» WHAT THE TASK ASKS: Every line that contains "Rights" must be located and copied from the data.

[Opening ENTRIES PROVIDED section]

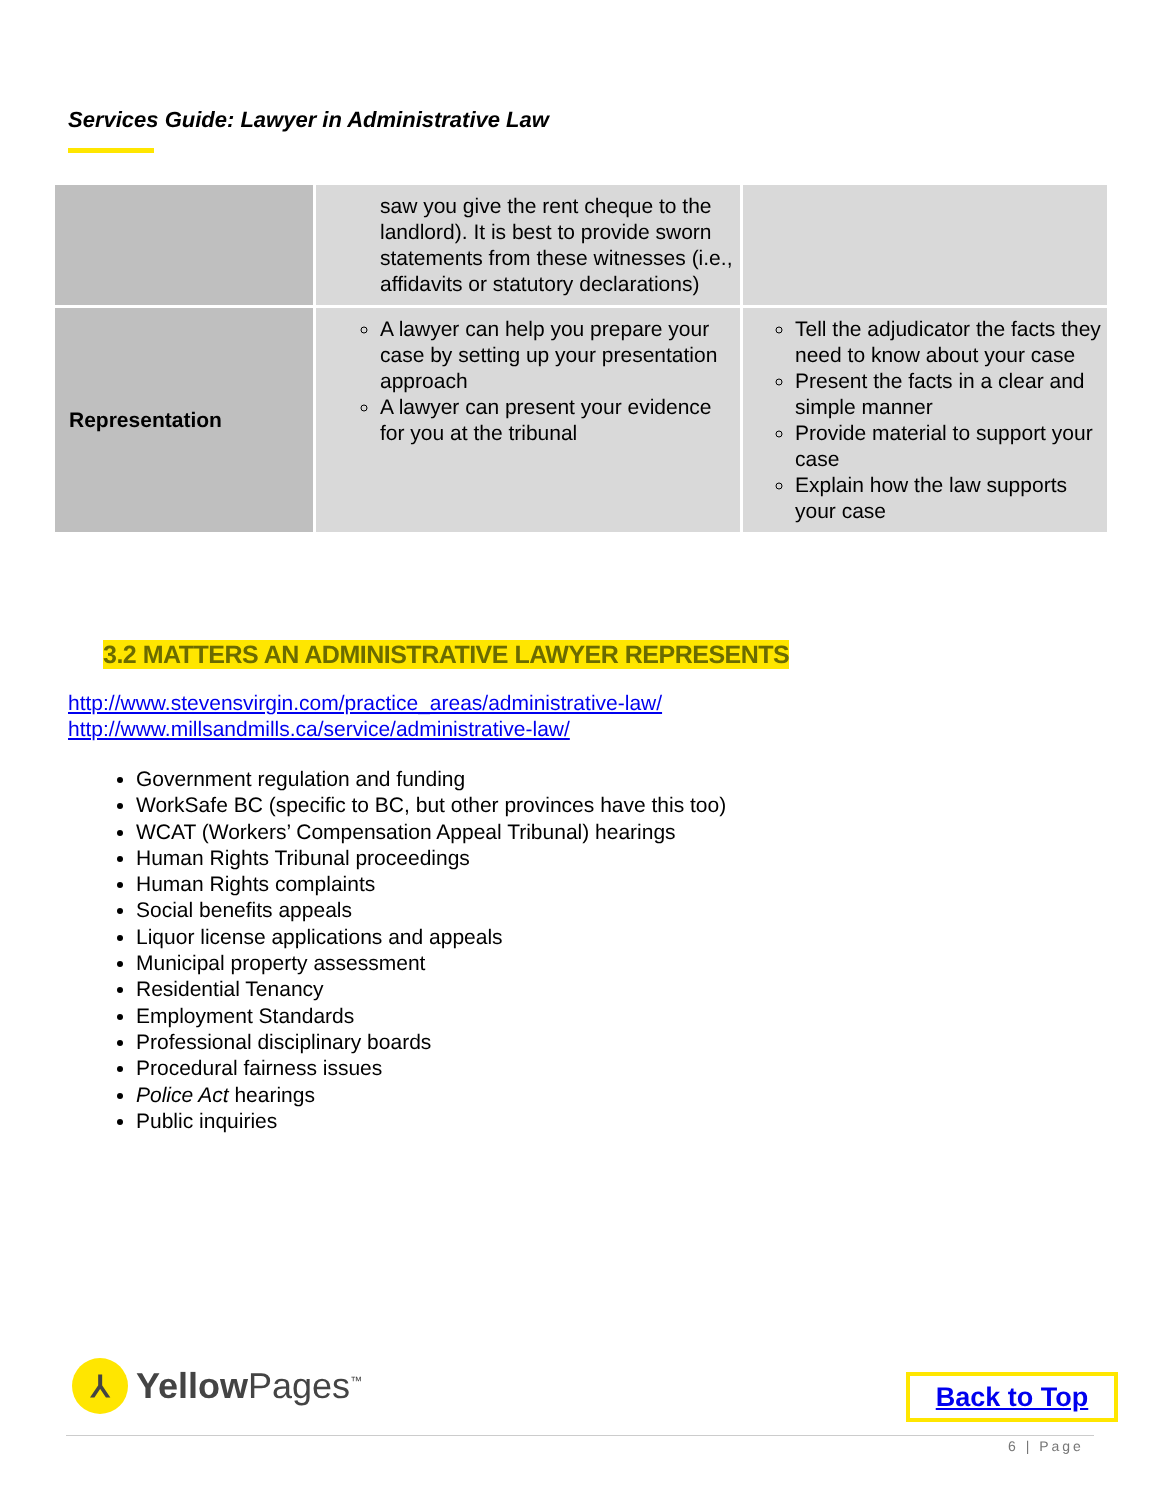Services Guide: Lawyer in Administrative Law
| | saw you give the rent cheque to the landlord). It is best to provide sworn statements from these witnesses (i.e., affidavits or statutory declarations) | |
| Representation | A lawyer can help you prepare your case by setting up your presentation approach A lawyer can present your evidence for you at the tribunal | Tell the adjudicator the facts they need to know about your case Present the facts in a clear and simple manner Provide material to support your case Explain how the law supports your case |
3.2 MATTERS AN ADMINISTRATIVE LAWYER REPRESENTS
http://www.stevensvirgin.com/practice_areas/administrative-law/
http://www.millsandmills.ca/service/administrative-law/
Government regulation and funding
WorkSafe BC (specific to BC, but other provinces have this too)
WCAT (Workers’ Compensation Appeal Tribunal) hearings
Human Rights Tribunal proceedings
Human Rights complaints
Social benefits appeals
Liquor license applications and appeals
Municipal property assessment
Residential Tenancy
Employment Standards
Professional disciplinary boards
Procedural fairness issues
Police Act hearings
Public inquiries
⅄
Yellow Pages<sup>™</sup>
Back to Top
6 | Page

[Closing ENTRIES PROVIDED section]

» RESULT OF THE TASK:
Human Rights Tribunal proceedings
Human Rights complaints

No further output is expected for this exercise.